STUDY QUESTIONS:
1) In the menu exhibition text, how many species were offered at the 1880 Annual Game Dinner at the Grand Pacific Hotel?
2) Render this sentence from the menu exhibition text in Spanish: "These include menus from restaurants, banquets, soup kitchens, private yachts, and even houses of ill repute."
3) Please carry the menu exhibition text forward from its final sentence.

TEXT FOR ANALYSIS:

If you had dined at the Grand Pacific Hotel in Chicago in 1880 for the Annual Game Dinner, you might have had a hard time choosing among the 50 species offered. If Ham of Black Bear didn’t tempt you, maybe Ragout of Squirrel à la Française was your jam. One would expect to be charmed by some anachronistic dishes (and rock bottom prices) at an exhibition of vintage menus. But there is much more than kitsch value to “A Century of Dining Out: The American Story in Menus, 1841–1941” and plenty of subtext between the appetizer and dessert sections.
The show, which opened in April at The Groiler Club in Manhattan and runs until July 29, lives up to its name. Free of charge and open to non-members, it idiosyncratically and chronologically tells the story of American gastronomy, and the country itself—in menus. These include menus from restaurants, banquets, soup kitchens, private yachts, and even houses of ill repute.

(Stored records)

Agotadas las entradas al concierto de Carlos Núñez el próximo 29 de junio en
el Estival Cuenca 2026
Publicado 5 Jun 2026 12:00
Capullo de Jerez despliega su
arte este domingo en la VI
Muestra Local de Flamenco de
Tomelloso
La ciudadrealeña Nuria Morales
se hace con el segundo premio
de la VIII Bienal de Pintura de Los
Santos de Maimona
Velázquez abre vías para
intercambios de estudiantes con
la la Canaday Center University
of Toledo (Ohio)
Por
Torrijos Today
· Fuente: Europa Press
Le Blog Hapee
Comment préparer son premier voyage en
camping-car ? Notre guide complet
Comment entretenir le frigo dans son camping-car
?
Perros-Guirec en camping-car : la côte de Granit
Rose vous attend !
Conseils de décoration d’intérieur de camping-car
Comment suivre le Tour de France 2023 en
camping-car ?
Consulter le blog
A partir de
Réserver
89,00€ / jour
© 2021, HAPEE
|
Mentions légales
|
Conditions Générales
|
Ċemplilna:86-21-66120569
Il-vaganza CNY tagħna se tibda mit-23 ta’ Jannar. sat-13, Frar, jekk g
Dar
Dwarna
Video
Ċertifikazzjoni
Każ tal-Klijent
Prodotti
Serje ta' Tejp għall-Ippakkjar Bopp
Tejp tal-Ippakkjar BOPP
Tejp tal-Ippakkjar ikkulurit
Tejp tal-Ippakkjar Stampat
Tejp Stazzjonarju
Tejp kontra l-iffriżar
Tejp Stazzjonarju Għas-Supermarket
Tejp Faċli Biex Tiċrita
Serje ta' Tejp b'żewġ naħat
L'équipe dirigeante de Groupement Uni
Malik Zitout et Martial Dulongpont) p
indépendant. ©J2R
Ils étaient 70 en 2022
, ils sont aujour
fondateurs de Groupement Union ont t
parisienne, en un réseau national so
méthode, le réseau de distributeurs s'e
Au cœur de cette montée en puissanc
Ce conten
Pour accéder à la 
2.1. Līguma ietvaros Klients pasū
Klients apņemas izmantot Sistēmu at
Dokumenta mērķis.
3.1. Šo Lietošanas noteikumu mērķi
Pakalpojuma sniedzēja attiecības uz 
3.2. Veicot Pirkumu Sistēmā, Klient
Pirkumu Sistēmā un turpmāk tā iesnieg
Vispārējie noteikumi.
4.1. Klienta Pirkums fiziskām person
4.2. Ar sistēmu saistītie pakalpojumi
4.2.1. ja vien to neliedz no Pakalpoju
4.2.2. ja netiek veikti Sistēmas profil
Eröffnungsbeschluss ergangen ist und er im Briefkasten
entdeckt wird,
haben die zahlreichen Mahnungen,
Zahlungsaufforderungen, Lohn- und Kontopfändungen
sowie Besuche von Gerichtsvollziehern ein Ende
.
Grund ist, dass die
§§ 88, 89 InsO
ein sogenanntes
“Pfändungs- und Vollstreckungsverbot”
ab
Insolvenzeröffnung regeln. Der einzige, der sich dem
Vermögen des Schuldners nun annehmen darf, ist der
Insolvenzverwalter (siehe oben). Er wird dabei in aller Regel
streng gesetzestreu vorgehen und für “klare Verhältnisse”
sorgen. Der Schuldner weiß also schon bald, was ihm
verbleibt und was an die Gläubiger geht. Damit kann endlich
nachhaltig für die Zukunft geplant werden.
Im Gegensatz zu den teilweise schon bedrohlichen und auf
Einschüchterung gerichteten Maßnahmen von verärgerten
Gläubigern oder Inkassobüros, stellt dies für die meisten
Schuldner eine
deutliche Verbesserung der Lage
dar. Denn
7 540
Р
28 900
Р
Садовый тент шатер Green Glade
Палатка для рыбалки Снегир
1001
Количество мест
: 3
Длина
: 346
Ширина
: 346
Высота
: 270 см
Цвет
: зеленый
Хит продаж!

ANSWERS TO THE EXERCISE:
1) Fifty species.

2) Entre ellos hay menús de restaurantes, banquetes, comedores sociales, yates privados e incluso casas de mala reputación.

3)
“It’s like a 15-degree slice of history,” said collector Henry Voigt, who adroitly curated the show and wrote the accompanying catalogue. “You’re looking from a different perspective. It’s not just what people were eating, but what they were doing, with whom they were doing it, and what they valued. It’s a mirror of society. Yes, it runs along class lines, but it represents all classes in various ways. They’re minor historic documents that reflect everyday life.”
He continued, “I reflect on not only just the upper classes, but women’s history, African American history, and what’s dubbed economic precarity, meaning people who have been pushed from a livable life by war and financial crisis. These menus are very rare. Who saved a menu from a soup kitchen, saying, ‘I wanna remember this evening for the rest of my life?’”
Major swaths of the American story are touched upon. The show is divided into sections such as “The Great War and Onset of Prohibition,” “King Cotton and the Telegraph,” “Echoes of the Jazz Age,” and “The Great Depression and Recovery.”
Shortly after completing the show’s installation, Voigt—in a tie, blazer, and loafers—gave me a run-through of some of the 224 menus he’d selected for the exhibition. “Oh, this one makes me tear up,” he said. “A couple of them here make me lose it.” He pointed out an Emancipation Banquet menu from an African-American social club honoring Sojourner Truth. Nearby was the menu for Lincoln’s second inaugural ball; guests could munch on delicacies such as terrapin and tongue en gelée.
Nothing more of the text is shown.